Collected data
*** Block opens ***

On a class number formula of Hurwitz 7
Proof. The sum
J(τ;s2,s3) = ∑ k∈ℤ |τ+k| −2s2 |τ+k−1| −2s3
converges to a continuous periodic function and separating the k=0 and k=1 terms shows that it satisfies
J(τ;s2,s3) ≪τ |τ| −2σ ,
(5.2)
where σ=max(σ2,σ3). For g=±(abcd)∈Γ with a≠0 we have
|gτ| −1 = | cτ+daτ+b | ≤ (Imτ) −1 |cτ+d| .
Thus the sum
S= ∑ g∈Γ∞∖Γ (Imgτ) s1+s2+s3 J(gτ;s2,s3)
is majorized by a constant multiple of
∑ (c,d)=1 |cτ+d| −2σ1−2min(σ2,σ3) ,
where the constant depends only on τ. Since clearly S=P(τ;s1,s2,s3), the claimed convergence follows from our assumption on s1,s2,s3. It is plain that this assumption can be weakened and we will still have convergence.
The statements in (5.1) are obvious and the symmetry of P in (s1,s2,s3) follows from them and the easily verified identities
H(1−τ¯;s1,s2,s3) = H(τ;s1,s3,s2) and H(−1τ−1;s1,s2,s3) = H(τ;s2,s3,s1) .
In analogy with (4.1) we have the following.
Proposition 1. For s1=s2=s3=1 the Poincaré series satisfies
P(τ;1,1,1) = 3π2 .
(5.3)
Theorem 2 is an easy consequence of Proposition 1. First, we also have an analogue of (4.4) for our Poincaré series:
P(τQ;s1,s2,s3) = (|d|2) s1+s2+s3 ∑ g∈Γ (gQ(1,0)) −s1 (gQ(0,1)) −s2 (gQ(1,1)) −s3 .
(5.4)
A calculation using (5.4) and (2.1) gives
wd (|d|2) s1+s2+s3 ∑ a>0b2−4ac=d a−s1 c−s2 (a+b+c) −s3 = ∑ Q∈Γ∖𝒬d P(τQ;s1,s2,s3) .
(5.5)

*** Block closes ***

Your assignment:
Search the entries for the word "follows" and show every line that has it.

Expected output:
where the constant depends only on τ. Since clearly S=P(τ;s1,s2,s3), the claimed convergence follows from our assumption on s1,s2,s3. It is plain that this assumption can be weakened and we will still have convergence.
The statements in (5.1) are obvious and the symmetry of P in (s1,s2,s3) follows from them and the easily verified identities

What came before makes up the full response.